Due giorni fa, prima che altri decidessero per lui, Andrea Occhipinti ha inoltre deciso di rinunciare ai fondi statali, levando le patate dal fuoco al ministro Bondi e a tutti i gangli ministeriali che sin dai tempi della pre-produzione del film avevano tentato in mille modi di ostacolarne la nascita. Autore e sceneggiatori sono passati per diversi inferni prima di iniziare le riprese. Il Ministero per i beni e le attività culturali, infatti, in vista dell'eventuale sovvenzione, ha chiesto la verifica della sceneggiatura e addirittura il vaglio delle associazioni parenti delle vittime del terrorismo. Sandro Petraglia […] racconta ancora con commozione la difficoltà di difendere l'opera originale in “una stanza carica di dolore e rabbia” in cui i parenti erano stati riuniti per un confronto "a priori" sulle pagine della sceneggiatura, mentre intanto il comune di Milano levava il proprio patrocinio al film e avvolgeva le riprese “in un clima di ostilità i cui è stato molto difficile andare avanti”, racconta De Maria. Compromessi, alla fine, non ne sono stati fatti, giurano gli autori del film. O, se ne sono stati fatti, sono nati tutti da valutazioni personali e non indotte. […] Noi lo abbiamo visto ieri e […] pensiamo sinceramente che La prima linea sia un piccolo miracolo. Molto è rimasto fuori, è vero, e al contesto storico in cui tante vite maturarono sono dedicati solo pochi accenni. Ma un'opera artistica è fatta di scelte. De Maria e i suoi sceneggiatori hanno scelto di concentrarsi sul racconto del percorso di Sergio (il cognome, Segio, non è mai pronunciato) e di Susanna, ovvero sulla storia di due ventenni che invece di vivere una vita normale e un amore bello come tanti altri, entrarono in una sorta di altra dimensione. Un distacco dalla realtà, una dissociazione dalla propria umanità causata da quell'integralismo che sempre trasforma le persone nelle loro funzioni, come nel caso di Alessandrini, ucciso perché era un giudice, non un uomo e un padre. Renato De Maria e i suoi collaboratori […] compiono un passo nella direzione giusta. Non si caricano dell'impossibile peso di raccontare tutta la complessità di quella storia dolente, ma solo un pezzettino. Quel tanto che permette lo spazio di uno schermo, nel tempo di un'ora e mezza. E lo fanno con arte, con passione, con rigore» (R. Ronconi, “Liberazione”, 13.11.2009).

▶ DATI FORNITI

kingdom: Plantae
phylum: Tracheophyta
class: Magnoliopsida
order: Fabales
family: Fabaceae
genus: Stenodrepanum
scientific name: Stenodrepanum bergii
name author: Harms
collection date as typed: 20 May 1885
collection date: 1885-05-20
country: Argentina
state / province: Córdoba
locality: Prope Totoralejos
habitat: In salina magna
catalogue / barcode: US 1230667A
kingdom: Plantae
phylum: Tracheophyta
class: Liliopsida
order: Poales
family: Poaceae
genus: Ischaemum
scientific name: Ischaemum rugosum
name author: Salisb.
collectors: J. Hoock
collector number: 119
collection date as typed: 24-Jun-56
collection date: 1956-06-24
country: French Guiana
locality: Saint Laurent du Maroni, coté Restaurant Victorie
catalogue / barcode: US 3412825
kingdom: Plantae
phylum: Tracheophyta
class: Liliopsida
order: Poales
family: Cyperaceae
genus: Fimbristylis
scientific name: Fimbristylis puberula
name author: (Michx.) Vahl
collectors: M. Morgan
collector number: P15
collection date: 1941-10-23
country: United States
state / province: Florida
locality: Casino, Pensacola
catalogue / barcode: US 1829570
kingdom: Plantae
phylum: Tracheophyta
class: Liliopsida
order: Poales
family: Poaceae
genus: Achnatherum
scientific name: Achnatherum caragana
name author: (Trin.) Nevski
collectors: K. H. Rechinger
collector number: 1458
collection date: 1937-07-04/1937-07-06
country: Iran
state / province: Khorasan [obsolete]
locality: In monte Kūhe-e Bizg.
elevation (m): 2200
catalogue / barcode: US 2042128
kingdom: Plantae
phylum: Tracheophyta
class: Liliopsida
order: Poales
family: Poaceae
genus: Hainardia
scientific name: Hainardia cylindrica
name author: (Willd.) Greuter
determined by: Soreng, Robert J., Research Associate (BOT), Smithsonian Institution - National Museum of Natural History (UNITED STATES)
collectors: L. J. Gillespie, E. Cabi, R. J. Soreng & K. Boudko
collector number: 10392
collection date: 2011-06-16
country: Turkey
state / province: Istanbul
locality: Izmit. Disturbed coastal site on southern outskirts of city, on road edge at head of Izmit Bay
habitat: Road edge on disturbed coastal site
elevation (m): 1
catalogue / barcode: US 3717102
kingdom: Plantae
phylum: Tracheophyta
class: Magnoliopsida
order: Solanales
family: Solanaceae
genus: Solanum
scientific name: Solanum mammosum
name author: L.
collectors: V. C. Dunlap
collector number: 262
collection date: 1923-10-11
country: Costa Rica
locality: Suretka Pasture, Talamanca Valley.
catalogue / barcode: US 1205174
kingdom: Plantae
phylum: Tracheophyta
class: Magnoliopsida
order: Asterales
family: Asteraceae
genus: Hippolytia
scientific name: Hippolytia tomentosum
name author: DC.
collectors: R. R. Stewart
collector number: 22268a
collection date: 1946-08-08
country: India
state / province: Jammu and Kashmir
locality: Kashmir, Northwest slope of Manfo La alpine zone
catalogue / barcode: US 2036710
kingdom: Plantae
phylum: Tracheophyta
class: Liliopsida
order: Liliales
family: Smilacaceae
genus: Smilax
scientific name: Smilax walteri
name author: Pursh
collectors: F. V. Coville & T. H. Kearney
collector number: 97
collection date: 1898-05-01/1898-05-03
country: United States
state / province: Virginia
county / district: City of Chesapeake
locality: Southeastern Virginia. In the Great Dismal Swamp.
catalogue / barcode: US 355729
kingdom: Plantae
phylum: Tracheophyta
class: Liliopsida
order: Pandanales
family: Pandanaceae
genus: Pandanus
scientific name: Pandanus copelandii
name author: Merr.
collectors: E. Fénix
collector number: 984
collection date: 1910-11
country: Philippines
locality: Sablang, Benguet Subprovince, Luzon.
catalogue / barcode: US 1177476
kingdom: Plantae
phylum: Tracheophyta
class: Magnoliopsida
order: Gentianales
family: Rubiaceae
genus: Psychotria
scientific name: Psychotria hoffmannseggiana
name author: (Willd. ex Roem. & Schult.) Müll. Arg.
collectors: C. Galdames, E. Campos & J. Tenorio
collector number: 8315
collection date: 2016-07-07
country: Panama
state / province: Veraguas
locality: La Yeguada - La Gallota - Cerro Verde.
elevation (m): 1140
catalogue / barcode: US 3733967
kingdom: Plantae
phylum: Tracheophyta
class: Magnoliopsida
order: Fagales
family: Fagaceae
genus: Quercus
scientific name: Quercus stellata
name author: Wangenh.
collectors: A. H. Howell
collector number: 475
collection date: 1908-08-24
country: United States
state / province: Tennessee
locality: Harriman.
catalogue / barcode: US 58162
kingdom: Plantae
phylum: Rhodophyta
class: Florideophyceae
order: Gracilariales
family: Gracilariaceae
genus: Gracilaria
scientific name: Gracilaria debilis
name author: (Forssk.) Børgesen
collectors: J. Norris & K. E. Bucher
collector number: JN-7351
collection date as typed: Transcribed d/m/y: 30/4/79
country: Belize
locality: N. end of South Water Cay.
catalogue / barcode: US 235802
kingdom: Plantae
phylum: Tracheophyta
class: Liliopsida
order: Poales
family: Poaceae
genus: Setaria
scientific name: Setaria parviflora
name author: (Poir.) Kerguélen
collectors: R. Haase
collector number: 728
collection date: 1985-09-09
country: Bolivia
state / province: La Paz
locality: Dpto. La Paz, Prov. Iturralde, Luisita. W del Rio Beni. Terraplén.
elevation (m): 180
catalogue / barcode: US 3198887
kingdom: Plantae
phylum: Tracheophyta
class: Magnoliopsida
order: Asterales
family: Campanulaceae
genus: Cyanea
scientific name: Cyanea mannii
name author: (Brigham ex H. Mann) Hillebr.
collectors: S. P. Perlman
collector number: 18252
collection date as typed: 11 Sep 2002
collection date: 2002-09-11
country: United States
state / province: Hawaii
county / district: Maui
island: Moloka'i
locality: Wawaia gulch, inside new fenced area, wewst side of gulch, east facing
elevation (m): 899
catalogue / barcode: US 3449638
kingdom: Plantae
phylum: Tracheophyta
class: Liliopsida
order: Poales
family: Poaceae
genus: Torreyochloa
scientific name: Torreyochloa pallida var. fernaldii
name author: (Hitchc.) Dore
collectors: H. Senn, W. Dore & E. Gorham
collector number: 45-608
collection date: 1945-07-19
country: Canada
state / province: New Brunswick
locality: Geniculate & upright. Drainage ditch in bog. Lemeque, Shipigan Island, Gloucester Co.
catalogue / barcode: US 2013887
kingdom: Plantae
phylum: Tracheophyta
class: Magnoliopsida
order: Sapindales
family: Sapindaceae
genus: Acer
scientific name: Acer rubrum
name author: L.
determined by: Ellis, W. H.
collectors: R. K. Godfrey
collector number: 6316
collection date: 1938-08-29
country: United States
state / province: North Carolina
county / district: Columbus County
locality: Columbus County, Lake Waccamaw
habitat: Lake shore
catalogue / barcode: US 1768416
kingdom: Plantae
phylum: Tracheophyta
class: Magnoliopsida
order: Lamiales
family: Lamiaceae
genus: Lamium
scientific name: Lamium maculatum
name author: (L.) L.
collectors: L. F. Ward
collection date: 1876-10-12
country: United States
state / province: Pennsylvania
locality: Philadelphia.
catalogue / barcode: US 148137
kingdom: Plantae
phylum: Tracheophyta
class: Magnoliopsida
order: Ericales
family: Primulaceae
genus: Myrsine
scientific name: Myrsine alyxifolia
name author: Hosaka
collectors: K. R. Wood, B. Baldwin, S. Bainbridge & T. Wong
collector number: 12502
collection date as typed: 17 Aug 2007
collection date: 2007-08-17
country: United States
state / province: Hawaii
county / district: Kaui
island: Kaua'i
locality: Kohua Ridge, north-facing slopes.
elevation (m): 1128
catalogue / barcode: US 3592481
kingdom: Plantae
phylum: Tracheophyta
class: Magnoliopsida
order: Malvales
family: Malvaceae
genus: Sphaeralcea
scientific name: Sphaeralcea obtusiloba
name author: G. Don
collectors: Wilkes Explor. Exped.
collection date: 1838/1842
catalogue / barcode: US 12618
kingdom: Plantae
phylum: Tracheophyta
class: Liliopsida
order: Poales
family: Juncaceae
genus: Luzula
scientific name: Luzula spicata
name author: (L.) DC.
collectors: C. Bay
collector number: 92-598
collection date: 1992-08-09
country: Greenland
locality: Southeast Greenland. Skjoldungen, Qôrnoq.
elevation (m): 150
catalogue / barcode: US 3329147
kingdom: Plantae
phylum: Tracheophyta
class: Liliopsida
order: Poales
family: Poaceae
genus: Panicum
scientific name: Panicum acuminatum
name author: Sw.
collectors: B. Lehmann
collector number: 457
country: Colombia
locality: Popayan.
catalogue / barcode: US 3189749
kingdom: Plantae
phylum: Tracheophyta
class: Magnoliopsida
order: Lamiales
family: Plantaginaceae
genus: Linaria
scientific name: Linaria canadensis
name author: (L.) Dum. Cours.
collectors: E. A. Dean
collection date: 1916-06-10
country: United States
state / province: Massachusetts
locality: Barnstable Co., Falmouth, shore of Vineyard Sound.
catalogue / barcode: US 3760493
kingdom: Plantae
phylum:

▶ CONSEGNA SCRITTA 1
Elenca tutte le persone nominate nel testo sul film La prima linea, riportando ciascuna una sola volta.
▶ CONSEGNA SCRITTA 2
Riprendi il testo sul film La prima linea e prosegui con qualche frase dopo l'ultima.
Le voci non hanno alcun rapporto con il testo sul film La prima linea.

▶ RISPOSTA ALL'ESERCIZIO 1
Andrea Occhipinti, Bondi, Sandro Petraglia, Renato De Maria, Sergio (Segio), Susanna, Alessandrini, R. Ronconi

▶ RISPOSTA ALL'ESERCIZIO 2
«Opera un po' d'azione storica, un po' d'azione intima, ma senza il necessario cattivo in campo (il villain non è mai il violento che non conta nulla: non è il cowboy rapace né l'indiano feroce, ma chi li arma e ha nel cassetto i files di entrambi, pronto a usarli ...), è ispirata, alla lontana, all'autobiografia Miccia corta di Sergio Segio, combattente comunista, e alle azioni di Prima Linea (aprile 77-giugno 83), troppo grezzamente abbozzate nel film, visto che il “terrorista” leader è perfino costretto, nella scena che ha erotizzato l'ex pci Bondi, e non solo lui, alla piena, religiosa, abiura. […] De Maria, che viene dal '77, già in Paz! (2002) aveva raccontato avventure demenziali di altri indiani metropolitani negli anni di piombo quelli che i Quaderni rossi non li chiudevano nel cassetto per tirar fuori pistole, ma li rileggevano a parco Lambro per tirar fuori polli gratis per l'operaio sociale. E, dopo 25 episodi tv di Distretto di polizia e un po' di Maigret, sa sciogliere le forme anchilosate del nostro cinema d'azione. Trasformando una tragedia, dallo sfondo ancora inenarrabile, in un discreto western con spaghetti […] dove, come direbbe Manzoni, il buon senso del detour, della direzione vietata di marcia (quella imboccata da De Maria quando affianca, rischiando, le auto del commando), lotta contro il senso comune di Prima Linea: che dai ferri vecchi della Resistenza passa ai mitra chic, inebriandosi di tecnologia, ma invece di alzare il livello dello scontro, lo distrugge, scippando la lotta a consigli operai. Quasi già prefigurazioni degli yuppie anni 80, altri “yes men”», non più fedeli alla Causa ma a un'altra Rivoluzione. Certo è strano. Come in Valzer con Bashir (il musicista è lo stesso Max Richter) non si nomina Arafat, qui è vietato pronunciare Vietnam. Ma non partì tutto da lì?» (R. Silvestri, “il manifesto”, 13.11.2009).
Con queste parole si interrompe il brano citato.